Visa issues were debated during the informal part of our meeting. I understand the frustration on the Turkish side; therefore, I would encourage them to use the proposal on the table of a visa dialogue.
Let me just stress a couple of points, which we consider particularly important.
I have underlined that political reforms remain at the core of the accession process and I fully share the view of Minister Martonyi that last year's constitutional reform is a step in the right direction.
Once the June elections are over, and a fresh mandate will have been given by the Turkish people, we expect the new government to tackle further the constitutional reform with utmost vigour.
This process should include different political parties, civil society, non-governmental organisations and the general public. It should be inclusive and transparent.

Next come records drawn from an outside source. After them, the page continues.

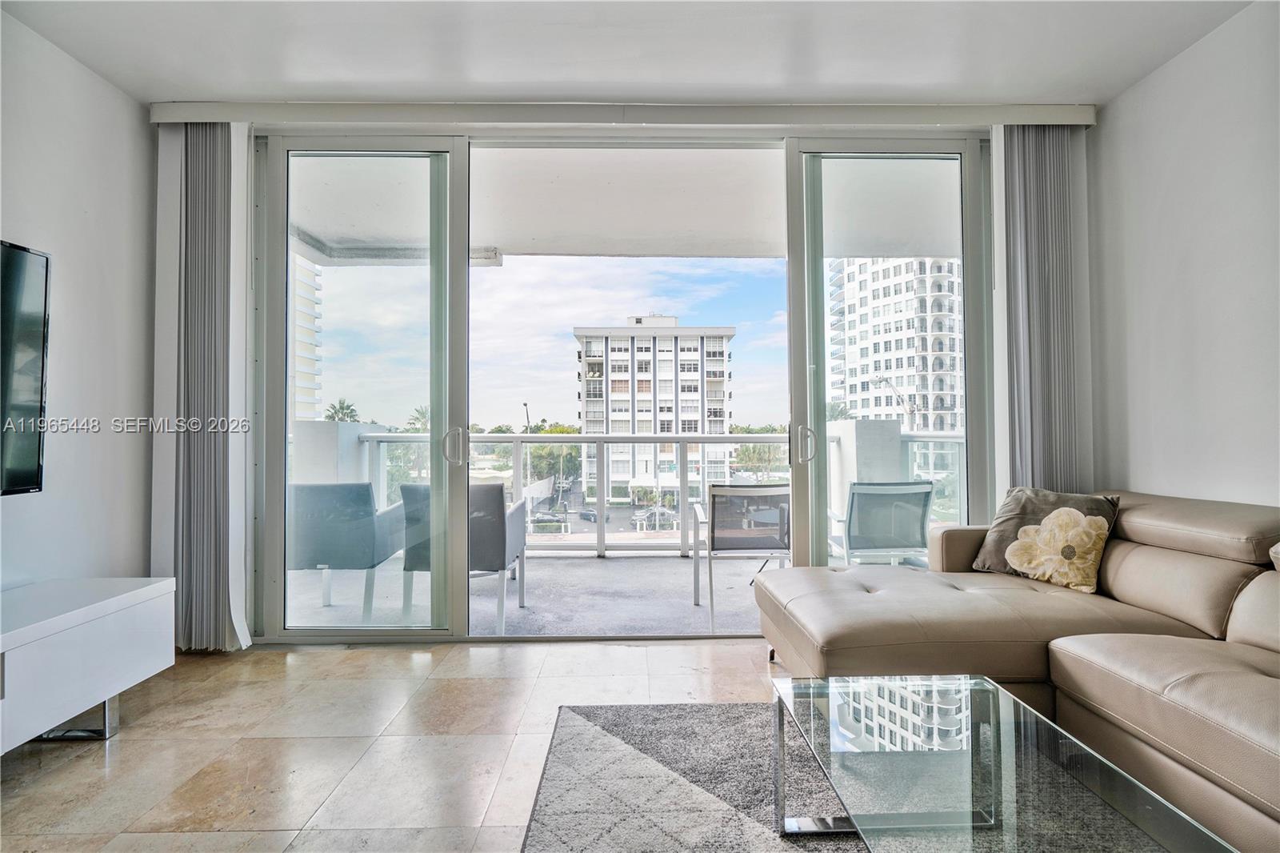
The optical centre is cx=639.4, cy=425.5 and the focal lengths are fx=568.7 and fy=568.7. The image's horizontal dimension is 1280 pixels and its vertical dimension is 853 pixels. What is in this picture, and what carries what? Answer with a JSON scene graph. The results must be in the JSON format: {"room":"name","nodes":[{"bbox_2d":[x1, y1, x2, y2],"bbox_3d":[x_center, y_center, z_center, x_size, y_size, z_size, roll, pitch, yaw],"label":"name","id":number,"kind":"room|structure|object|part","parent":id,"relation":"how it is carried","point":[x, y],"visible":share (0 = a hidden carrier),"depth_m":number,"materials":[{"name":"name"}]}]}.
{"room":"living room","nodes":[
{"label":"living room","id":0,"kind":"room"},
{"bbox_2d":[0,6,157,593],"bbox_3d":[-2.492,-0.291,0.223,0.154,2.777,5.731,0,-1,-1],"label":"left wall","id":1,"kind":"structure","parent":0,"point":[81,68],"depth_m":2.51,"materials":[{"name":"white paint"}]},
{"bbox_2d":[0,240,51,496],"bbox_3d":[-2.347,-0.216,1.520,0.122,0.937,1.418,0,-1,-1],"label":"television","id":2,"kind":"object","parent":1,"relation":"attached to","point":[21,483],"visible":1,"depth_m":2.12,"materials":[{"name":"black plastic"}]},
{"bbox_2d":[0,636,795,852],"bbox_3d":[0.076,1.115,0.316,5.437,0.103,6.044,0,-1,-1],"label":"floor","id":3,"kind":"structure","parent":0,"point":[121,762],"depth_m":1.94,"materials":[{"name":"beige tile"}]},
{"bbox_2d":[0,576,174,752],"bbox_3d":[-2.140,0.856,1.495,0.511,0.491,1.754,0,-1,-1],"label":"tv stand","id":4,"kind":"object","parent":3,"relation":"on","point":[154,595],"visible":0.99,"depth_m":1.96,"materials":[{"name":"white"}]},
{"bbox_3d":[-2.013,1.022,2.011,0.245,0.162,0.162,0,-1,-1],"label":"metal base","id":5,"kind":"part","parent":4,"relation":"part of","materials":[{"name":"silver metal"}]},
{"bbox_2d":[519,699,859,852],"bbox_3d":[0.755,1.060,1.032,2.235,0.014,2.534,0,-1,-1],"label":"rug","id":6,"kind":"object","parent":3,"relation":"on","point":[722,710],"visible":0.72,"depth_m":1.69,"materials":[{"name":"grey carpet"}]},
{"bbox_2d":[774,672,1231,852],"bbox_3d":[0.667,0.879,1.158,0.570,0.370,0.963,0,-1,-1],"label":"glass coffee table","id":7,"kind":"object","parent":6,"relation":"on","point":[993,809],"visible":0.99,"depth_m":1.19,"materials":[{"name":"clear glass"}]},
{"bbox_2d":[755,485,1279,852],"bbox_3d":[1.606,0.673,1.462,1.952,0.824,3.066,0,-1,-1],"label":"sectional sofa","id":8,"kind":"object","parent":3,"relation":"on","point":[1126,578],"visible":0.92,"depth_m":1.85,"materials":[{"name":"beige leather"}]},
{"bbox_2d":[971,484,1122,588],"bbox_3d":[1.754,0.479,2.485,0.272,0.402,0.510,1,-1,-33],"label":"throw pillow","id":9,"kind":"object","parent":8,"relation":"on","point":[1013,518],"visible":0.83,"depth_m":2.41,"materials":[{"name":"fabric"}]},
{"bbox_2d":[152,108,1086,649],"bbox_3d":[0.035,-0.254,2.996,4.764,2.754,0.205,0,-1,-1],"label":"back wall","id":10,"kind":"structure","parent":0,"point":[164,170],"depth_m":2.95,"materials":[{"name":"white paint"}]},
{"bbox_2d":[250,132,987,641],"bbox_3d":[-0.013,-0.206,3.048,3.926,2.667,0.157,0,-1,-1],"label":"sliding glass door","id":11,"kind":"structure","parent":10,"relation":"in","point":[973,324],"depth_m":3.03,"materials":[{"name":"clear glass"}]},
{"bbox_3d":[-1.443,-0.189,3.006,0.723,2.890,0.151,0,-1,-1],"label":"glass panel","id":12,"kind":"part","parent":11,"relation":"part of","materials":[{"name":"glass"}]},
{"bbox_3d":[1.394,-0.246,3.155,0.786,2.955,0.239,0,-1,-1],"label":"glass panel","id":13,"kind":"part","parent":11,"relation":"part of","materials":[{"name":"clear glass"}]},
{"bbox_2d":[152,100,1092,127],"bbox_3d":[0.005,-1.576,2.911,4.415,0.092,0.152,0,-1,-1],"label":"blind valance","id":14,"kind":"object","parent":10,"relation":"attached to","point":[1040,115],"visible":0.93,"depth_m":2.85,"materials":[{"name":"white"}]},
{"bbox_2d":[163,121,248,650],"bbox_3d":[-2.224,-0.215,2.854,0.519,2.636,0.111,0,-1,-1],"label":"vertical blind","id":15,"kind":"object","parent":14,"relation":"hanging from","point":[186,200],"visible":0.91,"depth_m":2.83,"materials":[{"name":"grey fabric"}]},
{"bbox_2d":[1000,126,1089,492],"bbox_3d":[2.078,-0.253,2.923,0.473,2.617,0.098,0,-1,-1],"label":"vertical blind","id":16,"kind":"object","parent":14,"relation":"hanging from","point":[1066,153],"visible":0.72,"depth_m":2.91,"materials":[{"name":"grey fabric"}]},
{"bbox_2d":[0,0,1267,107],"bbox_3d":[0.005,-1.726,0.399,5.274,0.120,5.952,0,-1,-1],"label":"ceiling","id":17,"kind":"structure","parent":0,"point":[850,81],"depth_m":2.44,"materials":[{"name":"white paint"}]},
{"bbox_2d":[1088,0,1279,510],"bbox_3d":[2.482,-0.319,0.493,0.153,2.762,5.260,0,-1,-1],"label":"right wall","id":18,"kind":"structure","parent":0,"point":[1170,68],"depth_m":2.42,"materials":[{"name":"white paint"}]},
{"label":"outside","id":19,"kind":"structure","parent":0,"visible":0},
{"bbox_2d":[289,252,322,421],"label":"apartment building","id":20,"kind":"structure","parent":19,"point":[299,364],"materials":[{"name":"white paint"}]},
{"bbox_2d":[285,549,802,636],"bbox_3d":[-0.234,1.241,4.050,5.378,0.194,2.096,0,-1,-1],"label":"balcony floor","id":21,"kind":"structure","parent":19,"point":[685,600],"depth_m":3.80,"materials":[{"name":"grey concrete"}]},
{"bbox_2d":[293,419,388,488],"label":"balcony wall","id":22,"kind":"structure","parent":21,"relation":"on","point":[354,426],"depth_m":4.78,"materials":[{"name":"white paint"}]},
{"bbox_2d":[288,481,411,622],"bbox_3d":[-1.871,0.751,3.605,0.648,0.847,0.710,0,-1,-1],"label":"patio chair","id":23,"kind":"object","parent":21,"relation":"on","point":[346,518],"visible":0.74,"depth_m":3.30,"materials":[{"name":"grey fabric"}]},
{"bbox_2d":[397,481,527,634],"bbox_3d":[-1.053,0.752,3.497,0.640,0.851,0.711,0,-1,-1],"label":"patio chair","id":24,"kind":"object","parent":21,"relation":"on","point":[494,501],"visible":0.54,"depth_m":3.21,"materials":[{"name":"grey fabric"}]},
{"bbox_2d":[332,426,966,559],"bbox_3d":[0.237,0.591,5.049,5.737,1.114,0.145,0,-1,-1],"label":"balcony railing","id":25,"kind":"object","parent":21,"relation":"on","point":[517,438],"visible":0.4,"depth_m":5.05,"materials":[{"name":"metal"}]},
{"bbox_2d":[687,482,791,634],"bbox_3d":[0.644,0.756,3.495,0.604,0.833,0.649,0,-1,-1],"label":"patio chair","id":26,"kind":"object","parent":21,"relation":"on","point":[782,510],"visible":0.75,"depth_m":3.26,"materials":[{"name":"grey metal"}]},
{"bbox_2d":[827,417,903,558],"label":"balcony wall","id":27,"kind":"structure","parent":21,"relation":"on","point":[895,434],"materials":[{"name":"white paint"}]},
{"bbox_2d":[828,480,934,569],"bbox_3d":[1.443,0.741,3.652,0.642,0.834,0.693,0,-1,-1],"label":"patio chair","id":28,"kind":"object","parent":21,"relation":"on","point":[908,486],"visible":0.72,"depth_m":3.40,"materials":[{"name":"grey fabric"}]},
{"bbox_2d":[290,145,957,263],"bbox_3d":[0.009,-1.651,4.123,6.008,0.285,2.291,0,-1,-1],"label":"balcony ceiling","id":29,"kind":"structure","parent":19,"point":[504,239],"depth_m":4.08,"materials":[{"name":"white paint"}]},
{"bbox_2d":[572,314,735,502],"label":"apartment building","id":30,"kind":"structure","parent":19,"point":[612,354],"materials":[{"name":"white concrete"}]},
{"bbox_2d":[828,257,966,481],"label":"apartment building","id":31,"kind":"structure","parent":19,"point":[942,349],"materials":[{"name":"white paint"}]},
{"label":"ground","id":32,"kind":"structure","parent":19,"visible":0},
{"bbox_2d":[324,397,360,422],"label":"palm tree","id":33,"kind":"object","parent":32,"relation":"on","point":[351,411],"visible":0.32,"materials":[{"name":"green plant"}]},
{"bbox_2d":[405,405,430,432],"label":"palm tree","id":34,"kind":"object","parent":32,"relation":"on","point":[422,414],"visible":0.35,"materials":[{"name":"green plant"}]},
{"bbox_2d":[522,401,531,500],"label":"street lamp","id":35,"kind":"object","parent":32,"relation":"on","point":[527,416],"visible":0.58,"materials":[{"name":"metal"}]},
{"bbox_2d":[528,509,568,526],"label":"car","id":36,"kind":"object","parent":32,"relation":"on","point":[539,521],"visible":0.7,"materials":[{"name":"silver metal"}]},
{"bbox_2d":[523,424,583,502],"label":"tree","id":37,"kind":"object","parent":32,"relation":"on","point":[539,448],"visible":0.56,"materials":[{"name":"green plant"}]},
{"bbox_2d":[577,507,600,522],"label":"car","id":38,"kind":"object","parent":32,"relation":"on","point":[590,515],"visible":0.59,"materials":[{"name":"metal"}]},
{"bbox_2d":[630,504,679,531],"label":"car","id":39,"kind":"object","parent":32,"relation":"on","point":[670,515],"visible":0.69,"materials":[{"name":"grey metal"}]},
{"bbox_2d":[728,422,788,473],"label":"tree","id":40,"kind":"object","parent":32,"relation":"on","point":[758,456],"visible":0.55,"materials":[{"name":"green plant"}]},
{"bbox_2d":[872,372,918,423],"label":"street lamp","id":41,"kind":"object","parent":32,"relation":"on","point":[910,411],"visible":0.61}
]}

Until then, while parties are in the pre-election campaign, let me call on all sides to allow for a genuine, substantive debate with respect for other views and opinions. In any democracy, elections should allow citizens to choose between competing ideas. This is what pluralism is all about. Turkey's citizens deserve a healthy, rich, fair and open campaign.

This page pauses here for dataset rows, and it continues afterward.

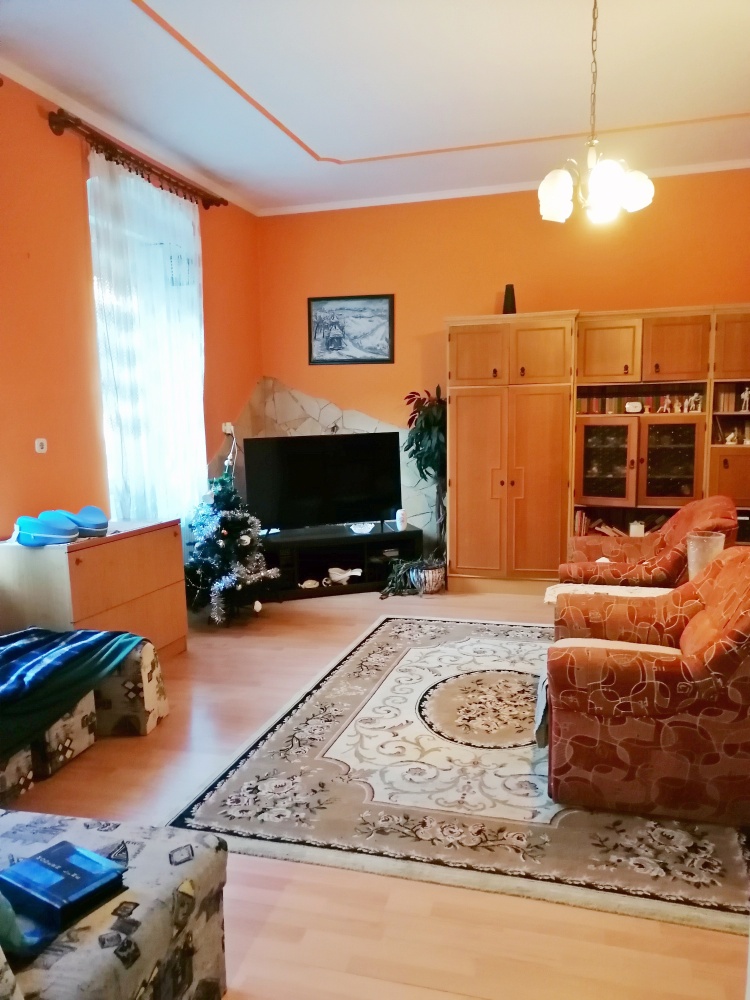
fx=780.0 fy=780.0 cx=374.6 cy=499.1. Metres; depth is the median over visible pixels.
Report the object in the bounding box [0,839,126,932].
book
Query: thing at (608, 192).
chandelier
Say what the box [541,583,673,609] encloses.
side table
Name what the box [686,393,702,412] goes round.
figurine
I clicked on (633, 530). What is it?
white box
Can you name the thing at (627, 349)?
wall unit
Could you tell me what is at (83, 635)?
blue blanket
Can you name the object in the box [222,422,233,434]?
wall socket
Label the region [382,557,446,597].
potted plant
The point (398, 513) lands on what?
vase
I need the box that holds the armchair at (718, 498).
[560,495,737,587]
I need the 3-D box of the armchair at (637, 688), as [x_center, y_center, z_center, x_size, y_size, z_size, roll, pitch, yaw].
[1.133,0.606,2.942,0.911,0.804,0.916,1,8,16]
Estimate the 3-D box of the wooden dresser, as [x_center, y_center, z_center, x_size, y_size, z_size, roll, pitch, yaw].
[-1.467,0.533,4.118,0.473,0.773,0.978,1,8,16]
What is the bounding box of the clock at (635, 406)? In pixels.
[624,400,642,413]
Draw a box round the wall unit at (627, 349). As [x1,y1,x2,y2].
[443,305,749,587]
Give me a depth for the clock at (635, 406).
5.48 m
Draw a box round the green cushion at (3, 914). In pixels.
[0,885,47,959]
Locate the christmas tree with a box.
[183,452,278,626]
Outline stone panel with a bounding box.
[211,376,436,543]
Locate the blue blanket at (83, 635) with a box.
[0,624,148,757]
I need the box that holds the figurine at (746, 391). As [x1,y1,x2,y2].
[739,386,749,411]
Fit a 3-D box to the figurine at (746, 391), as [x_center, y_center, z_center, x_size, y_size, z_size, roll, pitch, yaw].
[2.561,-0.681,5.376,0.083,0.168,0.056,1,8,16]
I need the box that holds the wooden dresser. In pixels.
[0,517,188,660]
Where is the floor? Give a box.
[3,581,749,999]
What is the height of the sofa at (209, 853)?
0.803 m
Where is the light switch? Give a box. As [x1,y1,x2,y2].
[34,437,47,453]
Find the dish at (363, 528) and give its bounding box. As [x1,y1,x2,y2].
[350,521,374,534]
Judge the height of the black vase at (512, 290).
0.267 m
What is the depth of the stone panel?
6.42 m
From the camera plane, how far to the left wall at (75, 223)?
4.18 m
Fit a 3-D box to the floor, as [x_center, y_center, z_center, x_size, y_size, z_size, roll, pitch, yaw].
[0.272,1.095,2.896,4.907,0.102,6.868,1,8,16]
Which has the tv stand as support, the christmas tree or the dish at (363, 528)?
the dish at (363, 528)
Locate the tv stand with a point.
(353, 536)
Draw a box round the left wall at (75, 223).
[0,72,261,556]
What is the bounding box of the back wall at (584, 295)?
[257,170,749,555]
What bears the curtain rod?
attached to the left wall at (75, 223)
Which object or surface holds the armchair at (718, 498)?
on the floor
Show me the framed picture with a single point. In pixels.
(330, 339)
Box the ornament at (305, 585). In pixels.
[299,578,319,589]
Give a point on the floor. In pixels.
(139, 746)
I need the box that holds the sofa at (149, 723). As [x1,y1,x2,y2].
[0,633,168,801]
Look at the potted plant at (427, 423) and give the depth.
5.86 m
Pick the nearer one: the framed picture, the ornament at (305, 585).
the ornament at (305, 585)
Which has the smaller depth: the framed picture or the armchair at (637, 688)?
the armchair at (637, 688)
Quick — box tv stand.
[259,524,423,600]
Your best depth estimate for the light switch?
4.02 m
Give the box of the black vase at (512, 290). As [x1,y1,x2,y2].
[502,283,516,313]
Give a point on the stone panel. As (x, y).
(328, 419)
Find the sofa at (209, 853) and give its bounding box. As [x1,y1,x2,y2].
[0,809,227,999]
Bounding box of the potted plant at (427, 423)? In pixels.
[402,386,446,556]
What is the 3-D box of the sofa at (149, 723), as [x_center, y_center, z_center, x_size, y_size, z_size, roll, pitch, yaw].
[-1.558,0.895,3.101,0.945,0.393,1.271,1,8,16]
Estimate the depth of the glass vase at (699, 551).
3.60 m
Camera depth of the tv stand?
5.91 m
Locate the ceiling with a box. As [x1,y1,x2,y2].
[0,0,749,214]
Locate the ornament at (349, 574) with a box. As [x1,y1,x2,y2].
[327,566,361,584]
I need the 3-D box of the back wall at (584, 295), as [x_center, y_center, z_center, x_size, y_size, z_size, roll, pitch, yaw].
[1.373,-0.876,6.004,4.798,3.050,0.199,1,8,16]
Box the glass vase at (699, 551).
[687,530,724,580]
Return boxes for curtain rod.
[44,106,225,210]
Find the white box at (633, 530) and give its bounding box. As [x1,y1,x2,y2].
[628,520,645,536]
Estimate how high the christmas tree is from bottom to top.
1.194 m
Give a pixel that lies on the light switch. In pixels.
(40, 450)
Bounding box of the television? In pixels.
[242,430,403,532]
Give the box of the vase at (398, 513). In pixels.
[396,509,407,529]
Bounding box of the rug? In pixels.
[169,612,749,934]
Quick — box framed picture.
[308,294,394,365]
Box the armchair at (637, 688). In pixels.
[545,549,749,825]
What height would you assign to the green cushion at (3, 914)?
0.248 m
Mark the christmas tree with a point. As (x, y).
(219, 585)
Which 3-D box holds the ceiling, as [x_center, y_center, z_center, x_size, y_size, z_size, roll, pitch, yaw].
[0.379,-1.997,2.636,4.867,0.152,6.892,1,8,16]
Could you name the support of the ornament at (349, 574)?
in the tv stand
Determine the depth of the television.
5.90 m
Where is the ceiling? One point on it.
(328, 143)
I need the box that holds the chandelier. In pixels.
[538,0,654,225]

We have also raised the issue of freedom of the press. This is of quintessential importance for any candidate or potential candidate country and for the EU. This is also why the Commission will organise a conference on Freedom of expression and media here in Brussels on 6 May. For a democracy to function, voices of dissent and opposing opinions must be heard. We expect the Turkish authorities to do their outmost to enable a pluralistic debate within the country and uphold this fundamental principle.
While we are aware that the latest arrests of Turkish journalists are not a decision by the Turkish government, we have highlighted our concerns about these arrests. We have also reiterated the need for the legal framework in Turkey to effectively guarantee the freedom of expression and freedom of the press in practice and therefore to be reformed.
As regards the accession negotiations, I cannot but stress that it is in everybody's interest to give the negotiations a new momentum.
Turkey has made substantial efforts in order to meet the opening benchmarks on the competition chapter. The Commission has held intense consultations with the Turkish authorities in an effort to provide the necessary support.
Now, we need to accelerate our work. If Turkey takes the few remaining steps in time, the competition chapter can hopefully still be opened under the Hungarian Presidency.
Finally, I have also underlined that the implementation of the Additional Protocol would inject new life into the accession process. A number of chapters could be opened and some even closed relatively quickly.
We can do this together. I am committed to moving forward on Turkey's European path. I look forward to doing this with my Turkish counter parts.